Ads Offline Conversions DAGs

Overview

The page will guide you how to configure tcrm_bq_to_ads_oc or tcrm_gcs_to_ads_oc DAG and how to prepare the data.

Sometimes, an ad doesn't lead directly to an online sale, but instead starts a customer down a path that ultimately leads to a sale in the offline world, such as at your office or over the phone. By importing offline conversions, you can measure what happens in the offline world after your ad results in a click or call to your business.

For detail, please refer to About offline conversion imports

Configure Airflow Variables

Create New Necessary tcrm_bq_to_ads_oc DAG Variables

The following section indicates which variables are needed to run the tcrm_bq_to_ads_oc DAG. You only need to set up these variables if you plan to use BigQuery as your data source.

Variable Name Default Value Variable Information
bq_dataset_id my_dataset The name of the BigQuery dataset containing the data.
bq_table_id my_table The name of the BigQuery table containing the data.
ads_credentials The authentication info for Google Adwords API, please refer to Create ads_credentials YAML string for Google Ads Authentication for more information.

Create New Necessary tcrm_gcs_to_ads_oc DAG Variables

The following section indicates which variables are needed to run the tcrm_gcs_to_ads_oc DAG. You only need to set up these variables if you plan to use Google Cloud Storage as your data source.

Variable Name Example Value Variable Information
gcs_bucket_name my_bucket Cloud Storage bucket name.
gcs_bucket_prefix folder/sub_folder The path to the data folder inside the bucket.
gcs_content_type Either JSON or CSV. Cloud Storage content type.
ads_credentials The authentication info for Google Adwords API, please refer to Create ads_credentials YAML string for Google Ads Authentication for more information.

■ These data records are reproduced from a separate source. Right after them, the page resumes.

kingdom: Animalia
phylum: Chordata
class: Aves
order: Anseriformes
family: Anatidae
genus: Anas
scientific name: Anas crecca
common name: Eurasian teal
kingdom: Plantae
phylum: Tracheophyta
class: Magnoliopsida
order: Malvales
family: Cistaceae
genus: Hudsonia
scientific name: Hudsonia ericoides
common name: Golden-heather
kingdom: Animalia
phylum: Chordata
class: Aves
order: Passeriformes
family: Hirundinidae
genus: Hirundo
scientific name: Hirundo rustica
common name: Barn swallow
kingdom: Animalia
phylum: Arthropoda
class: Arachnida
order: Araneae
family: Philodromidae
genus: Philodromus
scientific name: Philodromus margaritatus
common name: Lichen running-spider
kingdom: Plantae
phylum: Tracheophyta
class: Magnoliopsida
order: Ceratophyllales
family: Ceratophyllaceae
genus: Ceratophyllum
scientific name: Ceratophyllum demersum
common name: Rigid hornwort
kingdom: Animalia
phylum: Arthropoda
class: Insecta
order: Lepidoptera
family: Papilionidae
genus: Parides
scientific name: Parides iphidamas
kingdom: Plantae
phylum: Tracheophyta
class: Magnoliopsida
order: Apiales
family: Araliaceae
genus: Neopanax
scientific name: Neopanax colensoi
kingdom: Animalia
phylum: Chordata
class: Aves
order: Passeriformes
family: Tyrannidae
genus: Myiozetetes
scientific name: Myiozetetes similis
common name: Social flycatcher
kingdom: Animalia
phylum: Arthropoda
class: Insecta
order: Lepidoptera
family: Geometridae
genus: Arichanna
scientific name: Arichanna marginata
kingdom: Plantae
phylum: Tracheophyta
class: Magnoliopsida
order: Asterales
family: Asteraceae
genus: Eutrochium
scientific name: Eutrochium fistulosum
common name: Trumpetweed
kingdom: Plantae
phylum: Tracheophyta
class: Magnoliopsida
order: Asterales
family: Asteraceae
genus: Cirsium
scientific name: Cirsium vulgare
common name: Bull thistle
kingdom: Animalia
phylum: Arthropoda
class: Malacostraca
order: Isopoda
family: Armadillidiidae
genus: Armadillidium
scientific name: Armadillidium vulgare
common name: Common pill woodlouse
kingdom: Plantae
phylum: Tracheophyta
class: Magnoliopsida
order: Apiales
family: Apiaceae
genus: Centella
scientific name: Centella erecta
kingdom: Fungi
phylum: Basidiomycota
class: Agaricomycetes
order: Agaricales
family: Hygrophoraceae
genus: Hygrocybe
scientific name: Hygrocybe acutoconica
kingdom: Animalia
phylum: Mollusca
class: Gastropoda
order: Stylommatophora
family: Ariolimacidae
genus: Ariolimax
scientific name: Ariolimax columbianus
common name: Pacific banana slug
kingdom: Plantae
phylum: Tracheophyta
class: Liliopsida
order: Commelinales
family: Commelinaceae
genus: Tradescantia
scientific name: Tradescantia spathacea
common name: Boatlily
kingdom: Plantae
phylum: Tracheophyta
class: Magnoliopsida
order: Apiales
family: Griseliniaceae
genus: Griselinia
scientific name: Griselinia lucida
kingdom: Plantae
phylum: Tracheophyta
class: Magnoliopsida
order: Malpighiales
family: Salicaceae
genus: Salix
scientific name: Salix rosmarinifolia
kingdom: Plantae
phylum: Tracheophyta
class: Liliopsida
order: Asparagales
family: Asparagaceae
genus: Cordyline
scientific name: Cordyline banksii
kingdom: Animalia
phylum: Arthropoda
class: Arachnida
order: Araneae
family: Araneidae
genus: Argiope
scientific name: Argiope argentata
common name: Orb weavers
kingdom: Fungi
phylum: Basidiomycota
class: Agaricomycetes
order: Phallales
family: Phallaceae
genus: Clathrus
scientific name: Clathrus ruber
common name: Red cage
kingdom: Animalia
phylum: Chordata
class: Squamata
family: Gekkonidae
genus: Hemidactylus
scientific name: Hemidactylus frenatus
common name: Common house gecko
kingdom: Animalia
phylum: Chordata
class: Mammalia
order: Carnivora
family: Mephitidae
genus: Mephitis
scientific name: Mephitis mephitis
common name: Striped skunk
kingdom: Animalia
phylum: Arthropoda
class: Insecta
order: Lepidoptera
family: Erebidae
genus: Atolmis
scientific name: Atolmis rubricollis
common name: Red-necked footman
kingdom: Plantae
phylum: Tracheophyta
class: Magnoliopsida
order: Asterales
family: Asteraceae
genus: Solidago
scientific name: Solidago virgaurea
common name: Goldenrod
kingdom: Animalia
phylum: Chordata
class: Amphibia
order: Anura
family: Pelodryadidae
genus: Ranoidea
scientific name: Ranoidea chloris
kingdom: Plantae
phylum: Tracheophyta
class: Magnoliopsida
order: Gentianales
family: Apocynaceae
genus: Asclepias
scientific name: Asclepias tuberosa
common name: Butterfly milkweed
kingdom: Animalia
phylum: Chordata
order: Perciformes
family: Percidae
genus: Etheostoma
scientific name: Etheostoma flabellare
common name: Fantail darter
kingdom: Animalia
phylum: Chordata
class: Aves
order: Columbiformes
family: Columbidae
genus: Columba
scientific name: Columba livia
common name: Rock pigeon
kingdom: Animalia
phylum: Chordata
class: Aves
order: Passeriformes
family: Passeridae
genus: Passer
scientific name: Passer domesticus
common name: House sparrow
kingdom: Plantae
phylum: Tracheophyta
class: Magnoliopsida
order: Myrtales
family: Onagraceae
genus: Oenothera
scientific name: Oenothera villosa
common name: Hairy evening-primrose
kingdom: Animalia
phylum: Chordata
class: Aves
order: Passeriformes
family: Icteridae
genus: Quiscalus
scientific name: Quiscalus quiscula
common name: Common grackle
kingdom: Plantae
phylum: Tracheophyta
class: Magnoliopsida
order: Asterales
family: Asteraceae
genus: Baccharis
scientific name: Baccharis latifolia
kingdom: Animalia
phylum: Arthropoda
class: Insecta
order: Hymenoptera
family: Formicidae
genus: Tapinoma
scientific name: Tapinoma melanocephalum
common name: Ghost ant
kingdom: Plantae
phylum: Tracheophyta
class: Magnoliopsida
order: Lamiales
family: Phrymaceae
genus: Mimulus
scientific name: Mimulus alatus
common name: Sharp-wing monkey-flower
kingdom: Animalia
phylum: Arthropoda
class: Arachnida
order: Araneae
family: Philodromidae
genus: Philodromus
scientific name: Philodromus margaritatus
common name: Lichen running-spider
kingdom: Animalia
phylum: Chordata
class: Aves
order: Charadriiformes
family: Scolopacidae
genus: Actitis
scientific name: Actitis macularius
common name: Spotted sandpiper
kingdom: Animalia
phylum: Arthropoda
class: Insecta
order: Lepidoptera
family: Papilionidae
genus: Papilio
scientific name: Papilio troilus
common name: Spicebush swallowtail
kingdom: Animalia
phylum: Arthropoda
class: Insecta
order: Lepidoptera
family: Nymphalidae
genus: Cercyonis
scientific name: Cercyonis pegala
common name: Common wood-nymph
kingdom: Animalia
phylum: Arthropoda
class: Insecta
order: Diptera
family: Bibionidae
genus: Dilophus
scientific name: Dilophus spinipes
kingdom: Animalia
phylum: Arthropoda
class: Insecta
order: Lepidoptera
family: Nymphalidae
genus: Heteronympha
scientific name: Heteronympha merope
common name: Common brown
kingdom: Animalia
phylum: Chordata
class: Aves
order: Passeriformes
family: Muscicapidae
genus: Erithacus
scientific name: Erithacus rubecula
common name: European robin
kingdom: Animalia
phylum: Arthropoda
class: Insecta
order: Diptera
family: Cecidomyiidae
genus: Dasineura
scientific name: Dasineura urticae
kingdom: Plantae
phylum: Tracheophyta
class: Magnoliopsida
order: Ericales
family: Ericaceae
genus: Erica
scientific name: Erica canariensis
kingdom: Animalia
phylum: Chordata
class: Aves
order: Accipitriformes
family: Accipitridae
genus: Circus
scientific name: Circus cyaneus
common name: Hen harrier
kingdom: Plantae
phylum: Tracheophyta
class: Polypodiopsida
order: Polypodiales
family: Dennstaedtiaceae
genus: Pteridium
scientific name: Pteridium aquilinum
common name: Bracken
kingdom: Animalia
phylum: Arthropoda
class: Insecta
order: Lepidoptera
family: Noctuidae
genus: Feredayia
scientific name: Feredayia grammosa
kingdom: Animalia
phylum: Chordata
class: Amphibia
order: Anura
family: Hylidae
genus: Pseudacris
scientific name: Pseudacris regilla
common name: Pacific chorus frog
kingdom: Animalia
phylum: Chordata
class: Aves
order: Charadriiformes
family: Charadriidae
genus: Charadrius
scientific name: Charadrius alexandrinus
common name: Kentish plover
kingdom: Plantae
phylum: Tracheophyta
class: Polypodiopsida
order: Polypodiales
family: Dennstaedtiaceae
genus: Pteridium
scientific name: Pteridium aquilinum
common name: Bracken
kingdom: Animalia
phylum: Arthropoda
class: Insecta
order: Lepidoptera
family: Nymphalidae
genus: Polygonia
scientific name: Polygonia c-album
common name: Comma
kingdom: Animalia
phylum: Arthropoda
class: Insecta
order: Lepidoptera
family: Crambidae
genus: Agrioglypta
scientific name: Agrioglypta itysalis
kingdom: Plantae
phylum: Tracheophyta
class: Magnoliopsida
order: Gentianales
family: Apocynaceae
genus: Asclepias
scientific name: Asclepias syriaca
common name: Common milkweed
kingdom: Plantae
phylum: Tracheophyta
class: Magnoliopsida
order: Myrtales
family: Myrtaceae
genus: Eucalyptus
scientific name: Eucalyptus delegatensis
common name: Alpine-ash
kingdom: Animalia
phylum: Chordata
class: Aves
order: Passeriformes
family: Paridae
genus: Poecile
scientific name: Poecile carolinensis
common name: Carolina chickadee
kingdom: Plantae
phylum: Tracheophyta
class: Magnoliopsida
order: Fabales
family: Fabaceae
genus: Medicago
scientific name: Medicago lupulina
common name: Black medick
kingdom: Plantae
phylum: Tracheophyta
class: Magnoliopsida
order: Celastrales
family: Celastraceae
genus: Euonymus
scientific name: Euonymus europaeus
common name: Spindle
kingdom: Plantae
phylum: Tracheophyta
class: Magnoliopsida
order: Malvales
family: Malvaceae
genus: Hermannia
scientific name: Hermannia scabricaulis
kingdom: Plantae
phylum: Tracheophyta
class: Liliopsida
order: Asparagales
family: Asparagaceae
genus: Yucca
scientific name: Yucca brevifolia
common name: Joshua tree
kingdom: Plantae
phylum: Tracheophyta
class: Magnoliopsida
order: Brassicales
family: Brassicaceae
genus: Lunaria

Prepare Data to Send to Google Ads Offline Conversion

To send your data to Google Ads you can choose from the following 3 options:

  1. From BigQuery using the tcrm_bq_to_ads_oc DAG in SQL table Format.

  2. From Google Cloud Storage using the tcrm_gcs_to_ads_oc DAG in JSON Format.

    {"conversionName": "my_conversion_1", "conversionTime":"20191030 122301 Asia/Calcutta", "conversionValue": "0.47", "googleClickId": "gclid1"}
    {"conversionName": "my_conversion_1", "conversionTime":"20191030 122401 Asia/Calcutta", "conversionValue": "0.37", "googleClickId": "gclid2"}
    {"conversionName": "my_conversion_2", "conversionTime":"20191030 122501 Asia/Calcutta", "conversionValue": "0.41", "googleClickId": "gclid3"}
    {"conversionName": "my_conversion_2", "conversionTime":"20191030 122601 Asia/Calcutta", "conversionValue": "0.17", "googleClickId": "gclid4"}
    
  3. From Google Cloud Storage using the tcrm_gcs_to_ads_oc DAG in CSV Format.

    conversionName,conversionTime,conversionValue,googleClickId
    my_conversion_1,20191030 122301 Asia/Calcutta,0.47,gclid1
    my_conversion_1,20191030 122401 Asia/Calcutta,0.37,gclid2
    my_conversion_2,20191030 122501 Asia/Calcutta,0.41,gclid3
    my_conversion_2,20191030 122601 Asia/Calcutta,0.17,gclid4
    

Run Your DAG

In the Airflow console click on the DAGs option from the top menu bar. Find the DAG you’d like to run in the list on the left. Then run it by clicking the Play button on the right side of the list.

Reading DAG's Logs

Please refer to Reading DAG's Logs in FAQ.